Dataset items
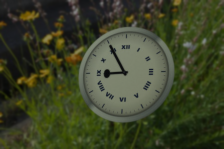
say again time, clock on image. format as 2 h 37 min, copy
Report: 8 h 55 min
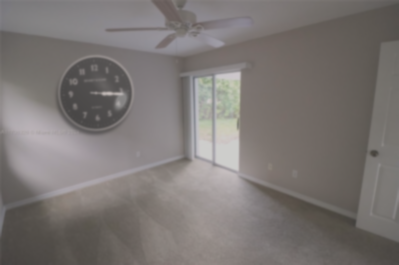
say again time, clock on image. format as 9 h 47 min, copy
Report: 3 h 16 min
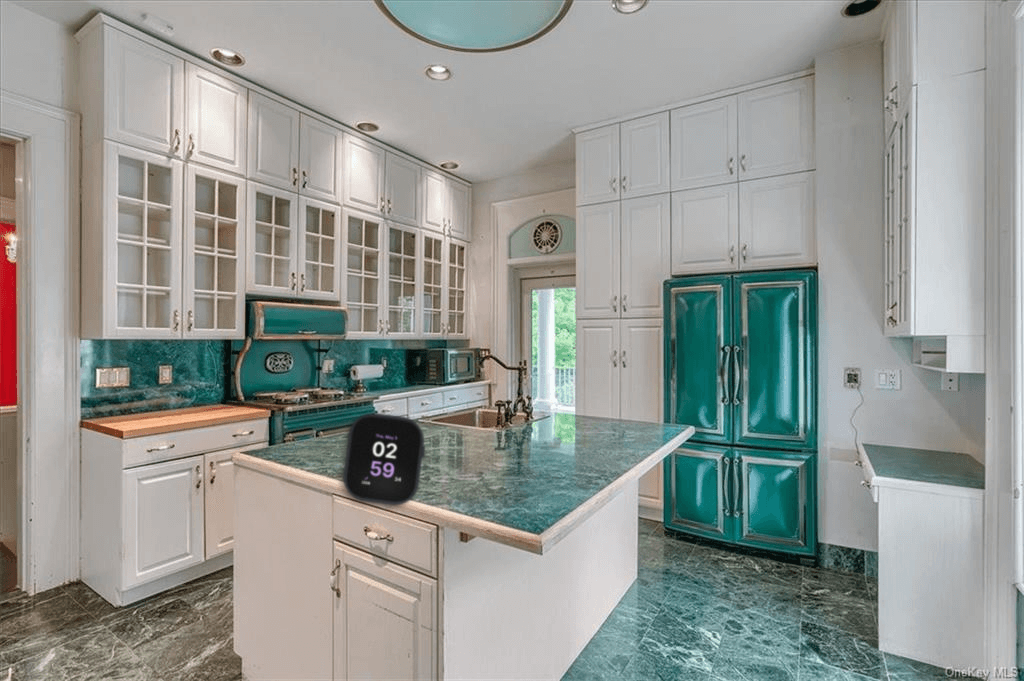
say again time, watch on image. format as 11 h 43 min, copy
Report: 2 h 59 min
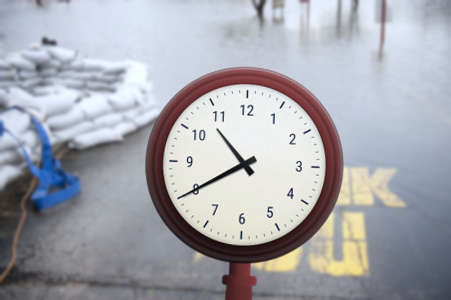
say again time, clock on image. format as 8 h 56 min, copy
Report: 10 h 40 min
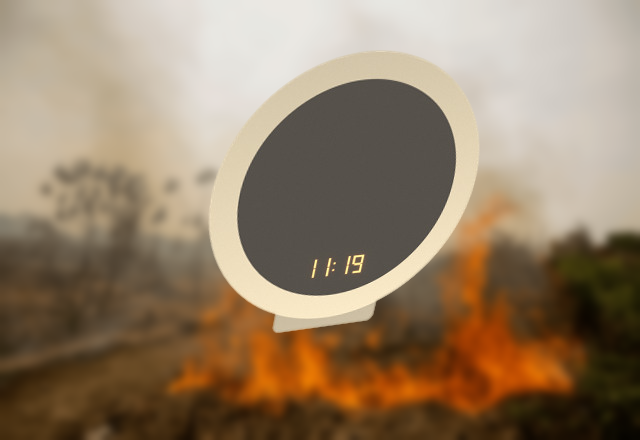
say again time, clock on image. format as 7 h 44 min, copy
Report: 11 h 19 min
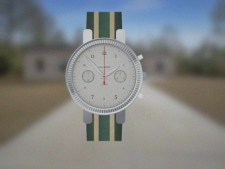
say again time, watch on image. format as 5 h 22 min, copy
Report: 1 h 53 min
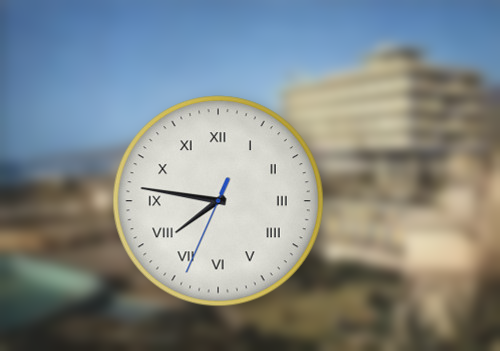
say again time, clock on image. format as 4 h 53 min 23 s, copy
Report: 7 h 46 min 34 s
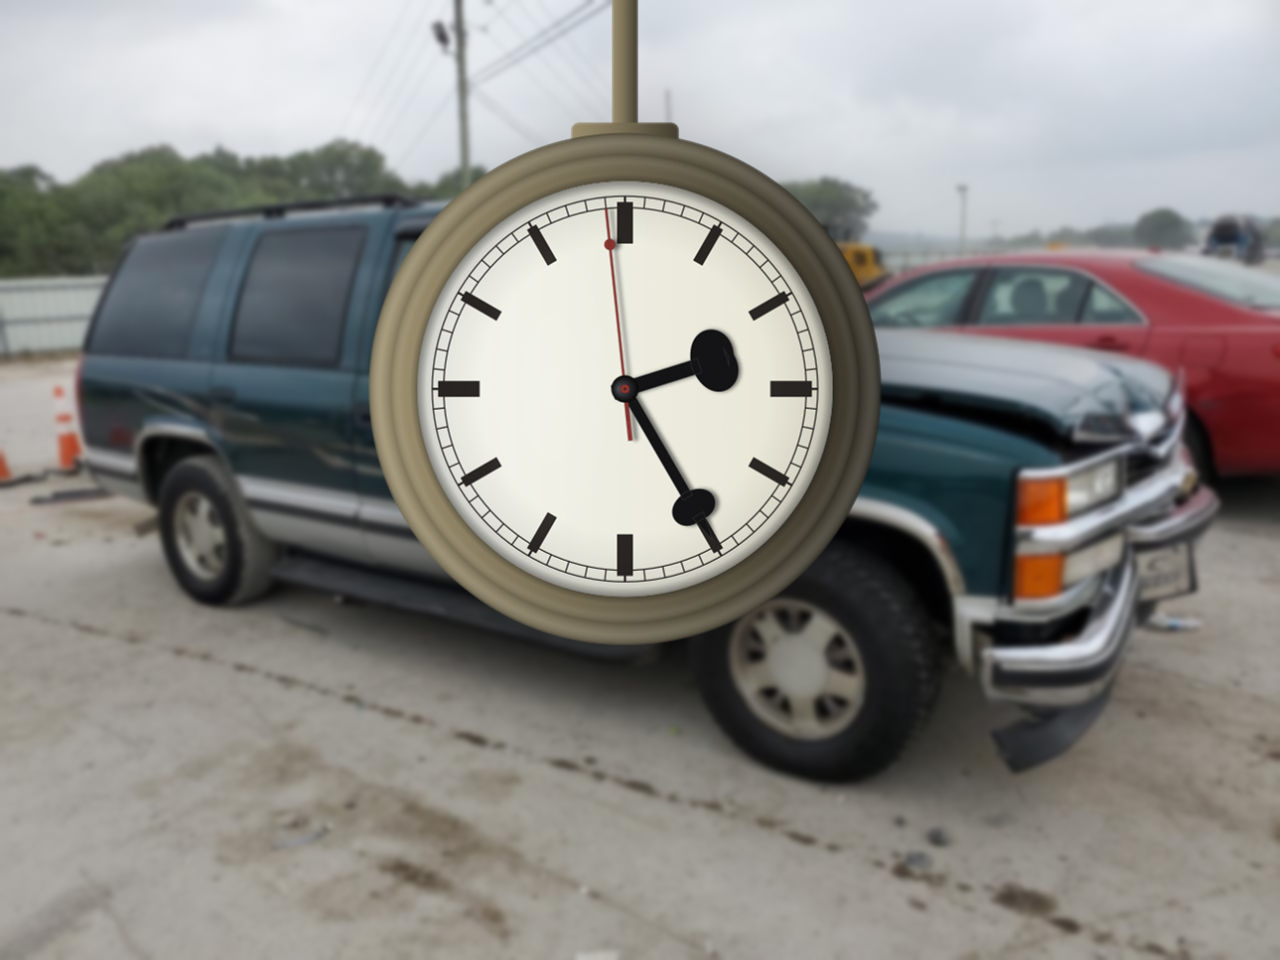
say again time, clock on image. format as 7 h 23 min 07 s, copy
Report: 2 h 24 min 59 s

* _Your instructions_: How many lines of the listing above contain the string "copy"? Reply with the number alone.

* _Finished exercise_: 8